Continue the conversation on Twitter! Join Paula and me on October 16th for a fun hour (or less if you just want to pop by) of sharing ideas and insights on this very topic. Don’t forget to use the #WWMchat hashtag so we can see your post.
5 responses to “Writers Worth: The Power of No”
I’ve recently decided to part ways with a client who seems to believe “writer” means all around dogsbody and secretary.
The worst part? I like her. The pay is decent, and I’m going to be sad to cut ties… but it’s time.
Thanks for the signal boost. It’s so needed at times.
It’s tough saying goodbye to a decent person who simply isn’t a very good client. You’re worth more, Mary. Glad you did something about it!
How did the client take the news, Mary? Sometimes losing a good freelance writer is the kick in the butt some places need to realize the value we really bring.

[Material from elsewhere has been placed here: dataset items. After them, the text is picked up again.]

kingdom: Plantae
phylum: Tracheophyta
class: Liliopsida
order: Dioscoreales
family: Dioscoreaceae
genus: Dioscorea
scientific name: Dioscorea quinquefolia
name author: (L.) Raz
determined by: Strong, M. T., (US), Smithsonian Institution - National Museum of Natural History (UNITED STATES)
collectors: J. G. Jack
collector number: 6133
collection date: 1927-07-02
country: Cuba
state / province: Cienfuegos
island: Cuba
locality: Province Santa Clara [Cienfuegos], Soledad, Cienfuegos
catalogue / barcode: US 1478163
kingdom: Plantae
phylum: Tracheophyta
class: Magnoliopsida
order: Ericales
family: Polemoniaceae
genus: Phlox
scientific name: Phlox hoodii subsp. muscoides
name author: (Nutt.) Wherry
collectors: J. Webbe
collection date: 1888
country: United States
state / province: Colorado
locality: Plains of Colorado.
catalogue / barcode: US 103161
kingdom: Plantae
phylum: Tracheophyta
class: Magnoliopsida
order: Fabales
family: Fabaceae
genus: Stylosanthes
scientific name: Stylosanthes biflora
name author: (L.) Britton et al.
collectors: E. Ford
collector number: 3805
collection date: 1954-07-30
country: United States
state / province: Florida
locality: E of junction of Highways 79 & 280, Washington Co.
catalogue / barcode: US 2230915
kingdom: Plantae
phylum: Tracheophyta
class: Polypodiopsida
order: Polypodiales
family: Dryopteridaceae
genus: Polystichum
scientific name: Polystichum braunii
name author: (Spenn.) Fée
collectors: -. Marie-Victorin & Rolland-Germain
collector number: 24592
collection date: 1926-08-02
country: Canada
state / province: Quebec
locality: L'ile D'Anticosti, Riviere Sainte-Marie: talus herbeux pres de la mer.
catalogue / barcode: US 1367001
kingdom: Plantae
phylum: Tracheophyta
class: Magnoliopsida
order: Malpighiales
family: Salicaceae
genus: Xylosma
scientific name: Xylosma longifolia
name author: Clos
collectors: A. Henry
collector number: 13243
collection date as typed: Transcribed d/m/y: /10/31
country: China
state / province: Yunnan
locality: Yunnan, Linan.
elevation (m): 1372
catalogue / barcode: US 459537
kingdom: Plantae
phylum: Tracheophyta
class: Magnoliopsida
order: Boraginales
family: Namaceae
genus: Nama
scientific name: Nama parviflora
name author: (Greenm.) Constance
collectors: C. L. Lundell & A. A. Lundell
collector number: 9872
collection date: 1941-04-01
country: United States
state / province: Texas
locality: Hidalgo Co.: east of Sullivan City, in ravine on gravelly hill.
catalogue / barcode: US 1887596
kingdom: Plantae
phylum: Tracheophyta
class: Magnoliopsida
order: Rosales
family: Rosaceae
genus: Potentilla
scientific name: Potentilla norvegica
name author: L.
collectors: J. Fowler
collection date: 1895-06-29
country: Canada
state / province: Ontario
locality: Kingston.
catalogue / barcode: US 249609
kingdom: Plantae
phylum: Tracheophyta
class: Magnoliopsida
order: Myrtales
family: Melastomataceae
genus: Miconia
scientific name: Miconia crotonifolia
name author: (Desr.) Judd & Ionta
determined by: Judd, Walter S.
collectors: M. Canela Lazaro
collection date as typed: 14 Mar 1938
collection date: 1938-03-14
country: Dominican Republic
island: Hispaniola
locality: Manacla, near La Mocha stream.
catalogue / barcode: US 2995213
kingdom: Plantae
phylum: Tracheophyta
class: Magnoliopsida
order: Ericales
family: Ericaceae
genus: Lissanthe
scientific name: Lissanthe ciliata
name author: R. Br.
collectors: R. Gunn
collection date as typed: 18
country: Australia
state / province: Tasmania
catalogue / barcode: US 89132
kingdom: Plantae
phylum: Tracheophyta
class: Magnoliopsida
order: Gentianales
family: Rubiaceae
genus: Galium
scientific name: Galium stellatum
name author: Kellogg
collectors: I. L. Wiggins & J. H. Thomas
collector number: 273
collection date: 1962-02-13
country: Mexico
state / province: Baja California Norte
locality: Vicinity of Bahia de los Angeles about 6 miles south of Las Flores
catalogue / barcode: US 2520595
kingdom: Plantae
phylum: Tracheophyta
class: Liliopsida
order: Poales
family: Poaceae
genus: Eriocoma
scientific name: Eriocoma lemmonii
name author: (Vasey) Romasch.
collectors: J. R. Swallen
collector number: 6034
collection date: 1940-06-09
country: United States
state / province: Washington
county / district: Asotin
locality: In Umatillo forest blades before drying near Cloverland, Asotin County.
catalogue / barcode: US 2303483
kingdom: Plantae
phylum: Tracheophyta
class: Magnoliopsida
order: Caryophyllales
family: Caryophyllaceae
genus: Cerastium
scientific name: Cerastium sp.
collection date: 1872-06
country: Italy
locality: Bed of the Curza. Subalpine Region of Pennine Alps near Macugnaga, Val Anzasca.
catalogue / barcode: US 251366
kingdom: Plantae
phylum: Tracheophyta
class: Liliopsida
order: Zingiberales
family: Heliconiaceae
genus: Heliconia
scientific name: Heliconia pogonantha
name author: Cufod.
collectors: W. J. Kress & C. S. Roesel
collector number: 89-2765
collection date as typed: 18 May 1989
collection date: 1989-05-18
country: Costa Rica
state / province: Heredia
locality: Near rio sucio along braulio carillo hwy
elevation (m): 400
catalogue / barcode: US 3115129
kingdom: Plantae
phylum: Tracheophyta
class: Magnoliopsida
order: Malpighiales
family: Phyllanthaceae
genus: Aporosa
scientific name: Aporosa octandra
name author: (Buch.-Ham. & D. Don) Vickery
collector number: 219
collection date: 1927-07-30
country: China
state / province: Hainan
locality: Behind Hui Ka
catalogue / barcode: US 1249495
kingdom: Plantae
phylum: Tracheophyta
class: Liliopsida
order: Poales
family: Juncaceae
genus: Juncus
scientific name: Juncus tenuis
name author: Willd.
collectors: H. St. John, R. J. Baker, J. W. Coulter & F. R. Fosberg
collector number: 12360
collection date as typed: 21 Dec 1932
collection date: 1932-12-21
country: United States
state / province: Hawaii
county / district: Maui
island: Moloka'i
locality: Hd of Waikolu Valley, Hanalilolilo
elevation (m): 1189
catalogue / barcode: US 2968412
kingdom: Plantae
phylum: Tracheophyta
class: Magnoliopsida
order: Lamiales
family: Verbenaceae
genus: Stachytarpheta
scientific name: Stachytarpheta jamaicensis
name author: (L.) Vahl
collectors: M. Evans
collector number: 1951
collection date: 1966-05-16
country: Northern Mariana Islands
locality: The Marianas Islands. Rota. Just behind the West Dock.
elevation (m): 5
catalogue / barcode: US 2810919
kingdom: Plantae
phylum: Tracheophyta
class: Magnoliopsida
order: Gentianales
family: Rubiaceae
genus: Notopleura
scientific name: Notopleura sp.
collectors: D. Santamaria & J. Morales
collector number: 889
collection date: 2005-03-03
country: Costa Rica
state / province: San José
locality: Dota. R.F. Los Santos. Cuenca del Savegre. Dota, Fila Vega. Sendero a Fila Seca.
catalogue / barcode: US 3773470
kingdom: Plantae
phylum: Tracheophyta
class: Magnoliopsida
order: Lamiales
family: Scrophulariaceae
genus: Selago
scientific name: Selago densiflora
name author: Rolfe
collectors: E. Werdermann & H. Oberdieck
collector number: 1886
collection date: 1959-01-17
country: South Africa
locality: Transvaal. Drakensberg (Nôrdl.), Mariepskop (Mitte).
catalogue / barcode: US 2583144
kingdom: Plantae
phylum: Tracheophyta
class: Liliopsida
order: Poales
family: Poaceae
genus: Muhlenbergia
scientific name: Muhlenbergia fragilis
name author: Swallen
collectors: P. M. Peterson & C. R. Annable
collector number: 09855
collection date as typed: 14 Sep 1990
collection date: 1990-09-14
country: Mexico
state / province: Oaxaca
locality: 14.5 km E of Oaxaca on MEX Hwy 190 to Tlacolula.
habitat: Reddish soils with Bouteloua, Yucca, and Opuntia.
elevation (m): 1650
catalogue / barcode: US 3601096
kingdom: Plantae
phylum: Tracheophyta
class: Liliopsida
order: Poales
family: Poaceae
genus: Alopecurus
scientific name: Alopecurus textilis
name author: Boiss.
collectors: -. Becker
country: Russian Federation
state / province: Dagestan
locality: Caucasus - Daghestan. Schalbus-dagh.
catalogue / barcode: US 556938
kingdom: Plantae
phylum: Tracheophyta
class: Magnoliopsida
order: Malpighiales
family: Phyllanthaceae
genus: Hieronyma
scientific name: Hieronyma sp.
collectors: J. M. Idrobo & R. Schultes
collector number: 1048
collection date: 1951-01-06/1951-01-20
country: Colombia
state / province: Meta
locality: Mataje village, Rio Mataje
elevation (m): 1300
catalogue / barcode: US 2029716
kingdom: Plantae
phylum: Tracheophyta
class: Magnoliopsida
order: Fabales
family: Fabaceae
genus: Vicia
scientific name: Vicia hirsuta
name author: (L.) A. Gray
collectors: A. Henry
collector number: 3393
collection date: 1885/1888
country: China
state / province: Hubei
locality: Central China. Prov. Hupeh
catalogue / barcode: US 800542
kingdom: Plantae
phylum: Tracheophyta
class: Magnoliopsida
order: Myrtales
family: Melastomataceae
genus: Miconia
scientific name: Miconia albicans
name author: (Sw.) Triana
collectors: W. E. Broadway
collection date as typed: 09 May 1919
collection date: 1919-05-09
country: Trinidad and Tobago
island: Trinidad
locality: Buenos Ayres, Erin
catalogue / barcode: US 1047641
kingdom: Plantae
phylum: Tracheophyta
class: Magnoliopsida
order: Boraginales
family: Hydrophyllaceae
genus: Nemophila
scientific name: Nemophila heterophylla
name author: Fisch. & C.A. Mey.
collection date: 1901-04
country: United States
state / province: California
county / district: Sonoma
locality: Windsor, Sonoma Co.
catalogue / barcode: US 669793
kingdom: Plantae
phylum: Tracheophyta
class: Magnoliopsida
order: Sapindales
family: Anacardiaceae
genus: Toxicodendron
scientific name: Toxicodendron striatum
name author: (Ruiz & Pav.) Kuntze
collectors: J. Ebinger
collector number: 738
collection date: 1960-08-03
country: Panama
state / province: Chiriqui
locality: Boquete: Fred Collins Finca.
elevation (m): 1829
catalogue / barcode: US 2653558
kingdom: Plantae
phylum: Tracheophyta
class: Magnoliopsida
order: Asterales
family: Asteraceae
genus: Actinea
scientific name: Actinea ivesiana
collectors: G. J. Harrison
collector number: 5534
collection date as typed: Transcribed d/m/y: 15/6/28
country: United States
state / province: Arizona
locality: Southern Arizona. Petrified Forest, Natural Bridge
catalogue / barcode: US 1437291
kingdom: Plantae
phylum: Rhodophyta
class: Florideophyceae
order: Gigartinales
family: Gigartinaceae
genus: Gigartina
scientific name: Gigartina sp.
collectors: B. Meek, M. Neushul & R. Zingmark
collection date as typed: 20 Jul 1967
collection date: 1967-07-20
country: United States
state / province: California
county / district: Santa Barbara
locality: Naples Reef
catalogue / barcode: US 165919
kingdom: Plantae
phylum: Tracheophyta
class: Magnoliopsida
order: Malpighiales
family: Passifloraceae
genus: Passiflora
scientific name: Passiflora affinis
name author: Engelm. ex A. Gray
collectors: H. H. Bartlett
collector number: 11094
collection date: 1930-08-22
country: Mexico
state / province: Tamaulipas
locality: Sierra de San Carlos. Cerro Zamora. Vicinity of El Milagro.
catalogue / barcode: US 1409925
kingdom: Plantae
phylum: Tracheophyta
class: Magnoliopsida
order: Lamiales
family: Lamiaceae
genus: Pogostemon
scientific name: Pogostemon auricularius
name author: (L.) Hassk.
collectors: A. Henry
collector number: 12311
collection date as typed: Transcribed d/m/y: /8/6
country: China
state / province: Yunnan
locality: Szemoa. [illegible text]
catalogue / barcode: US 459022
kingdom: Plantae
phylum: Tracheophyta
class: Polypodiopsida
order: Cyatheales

I can’t wait for the Twitter Chat! But you know me, Lori. I love chatting, even if it’s only on Twitter.
More than once in recent years I’ve responded to jobs listings (the first red flag) looking for experienced entertainment writers. Those are pretty much the only job listings I’ve ever heard back from. One scheduled a call to discuss an on-going gig. It was a reputable title, but I soon realized it was for their low-paying website, not the high-paying magazine of the same name.
Another flag went up when she said they required a minimum number of articles (no specified length) per month. When I asked about payment, she said they paid $250 per month, plus the “opportunity” to earn more based on how many views all of your stories rack up each month. She gushed about how one writer was earning $1,000/month.
That’s when I told her I typically earn way more than $250 per article, so spending so much time each month for $250, even with the possibility of per-view bonuses, wouldn’t make sense for me. While their fee structure might work for new writers or people who want to gain some solid clips, it doesn’t work for me. She mentioned that some of their writers occasionally get to write for the print publication (she didn’t say which rate they were paid). I told her I’d rather sell one article per year to the print publication than 4 article per month to their website. She really listened to what I had to say, and I listened to her.
The entire exchange was civil, and I think we both learned something.
That does sound like a good conversation, Paula. Seems to me being civil sends a much stronger message than getting fluffed up and irritated. I hope she did learn something — quality demands more pay. Period.